◆ ENUNCIADO
Prosigue el texto sobre el sacerdocio a partir de su última oración.

Pero esa tarea comporta poner la propia vida bajo el misterio de la cruz. Y para eso son necesarias valentía y humildad juntas. Valentía y humildad porque no derivan de la confianza en las propias capacidades ni en los propios talentos, sino de la fidelidad a la palabra dada y de la fe, ya que el sacerdote tiene que dar algo que trasciende todo lo que es humano, que encierra en sí lo divino.
El sacerdote, de hecho, no es simplemente un funcionario de una institución, como requiere la sociedad para que se realicen determinadas funciones. No, él hace algo que ningún hombre puede realizar a partir de sí mismo. En el nombre de Jesucristo, pronuncia las palabras de remisión de nuestros pecados, y así modifica, a partir de Dios, nuestras condiciones de vida. Y sobre las ofrendas del pan y del vino, pronuncia las palabras de la transubstanciación, haciéndolo presente a Él mismo, al Resucitado, su Carne, su Sangre, abriendo así los hombres a Dios y llevándolo a Él. El sacerdocio no es simplemente una función sino un sacramento. Dios se sirve de un hombre para trabajar, a través de él, entre los hombres. Esa audacia de Dios que, a pesar de conocer nuestras debilidades, se encomienda a hombres y se fía de hombres para actuar y para estar, y esa audacia divina es la verdadera riqueza encerrada en el sacerdocio católico.
Para todos nosotros, queridos hermanos y hermanas, todo esto significa que en el sacerdote no debemos ver en primer lugar una personalidad excepcional, que quizá ni siquiera lo sea. Ciertamente debemos honrar las buenas cualidades que un sacerdote tiene, pero debemos cuidarnos de no apreciar en el sacerdote sólo al hombre. Es eso, pero es mucho más. Mejor aún, debemos reconocer que el sacerdote nos da algo que no es deducible de las posibilidades de este mundo.
Queridos ordenandos, si sois conscientes de estas cosas, a ellas enfocaréis vuestro futuro servicio en la viña del Señor. Si estáis persuadidos de poder dirigir la ruta de la vida de los hombres porque anunciáis el Verbo de Dios que se hizo carne, Jesucristo, entonces cuando tengáis éxito no os lo adjudicaréis a vosotros mismos. Entonces padeceréis una sana relativización, un sano redimensionamiento, vuestra persona retrocederá ante vuestro servicio, ante vuestra tarea.
Cuando los sacerdotes y los mismos obispos ya no tienen el valor de anunciar el Evangelio con fuerza e íntegramente, sino que dispensan opiniones e ideas propias, es una desgracia. ¿No tenemos ya bastante con lo ocurrido recientemente? (*N.A.: se refiere a los sucesos de la Iglesia en Alemania)

Datos registrados

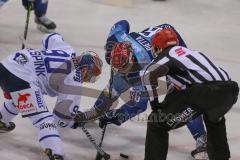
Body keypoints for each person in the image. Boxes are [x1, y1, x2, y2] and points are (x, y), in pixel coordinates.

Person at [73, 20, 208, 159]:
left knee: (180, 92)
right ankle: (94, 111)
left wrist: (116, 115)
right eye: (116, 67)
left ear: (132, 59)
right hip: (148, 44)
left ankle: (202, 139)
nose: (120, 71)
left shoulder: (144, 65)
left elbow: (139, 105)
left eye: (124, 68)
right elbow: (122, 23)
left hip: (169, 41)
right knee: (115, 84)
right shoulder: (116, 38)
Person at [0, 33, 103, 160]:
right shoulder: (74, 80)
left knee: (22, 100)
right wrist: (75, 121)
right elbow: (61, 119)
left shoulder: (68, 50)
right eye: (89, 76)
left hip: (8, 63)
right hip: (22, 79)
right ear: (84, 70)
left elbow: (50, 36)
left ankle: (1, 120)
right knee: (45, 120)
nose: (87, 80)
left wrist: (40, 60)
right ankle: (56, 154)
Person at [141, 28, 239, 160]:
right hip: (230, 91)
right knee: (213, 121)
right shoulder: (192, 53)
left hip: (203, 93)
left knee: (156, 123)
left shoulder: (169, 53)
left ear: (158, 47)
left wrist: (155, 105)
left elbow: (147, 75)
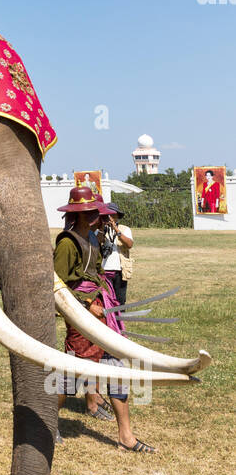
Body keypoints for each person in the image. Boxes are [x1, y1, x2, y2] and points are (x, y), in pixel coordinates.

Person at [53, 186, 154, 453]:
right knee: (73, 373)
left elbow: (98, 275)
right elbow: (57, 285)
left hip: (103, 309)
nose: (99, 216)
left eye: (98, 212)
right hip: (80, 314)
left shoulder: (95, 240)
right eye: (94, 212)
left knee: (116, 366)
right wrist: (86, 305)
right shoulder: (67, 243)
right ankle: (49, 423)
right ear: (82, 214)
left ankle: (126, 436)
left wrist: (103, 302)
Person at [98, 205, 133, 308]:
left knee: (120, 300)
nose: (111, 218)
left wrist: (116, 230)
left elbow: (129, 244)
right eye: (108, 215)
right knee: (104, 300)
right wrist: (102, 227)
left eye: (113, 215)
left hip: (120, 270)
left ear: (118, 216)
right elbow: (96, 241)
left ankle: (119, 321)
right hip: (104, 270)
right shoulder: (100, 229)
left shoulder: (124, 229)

◆ RESULTADO DEL EJERCICIO
Y quien quiere incluso inventar una nueva iglesia, abusa —abusa, repito— de su autoridad espiritual. Dicho en términos un poco más humorísticos y ligeramente provocativos, queridos diáconos, podréis contar muchas peores de las que hagáis si hablaseis sólo en vuestro nombre. Podéis, debéis anunciar a los hombres la Buena Nueva con la que vosotros mismos os confrontaréis mientras viváis, porque es un ideal que no habéis inventado vosotros, y os deseo el valor necesario para asumir de todo corazón este desafío.
Y os deseo la humildad necesaria para reconocer que sois portadores de la Buena Nueva, y que vosotros no sois la Buena Nueva.
Y os deseo el valor y, a la vez, la humildad de decir y de hacer lo que se debe decir y hacer en el nombre de Jesucristo, importune et opportune (2Tm 4,2).
Y si vivís y actuáis según esta conciencia, entonces no seréis ni cobardes ni presuntuosos, sino agradecidos, agradecidos desde lo más hondo del corazón. En el fondo del alma podréis experimentar que en todo lo que hacéis estáis sostenidos y guiados por Aquel que os ha llamado a su servicio, Jesucristo, el Hijo Resucitado del Dios vivo.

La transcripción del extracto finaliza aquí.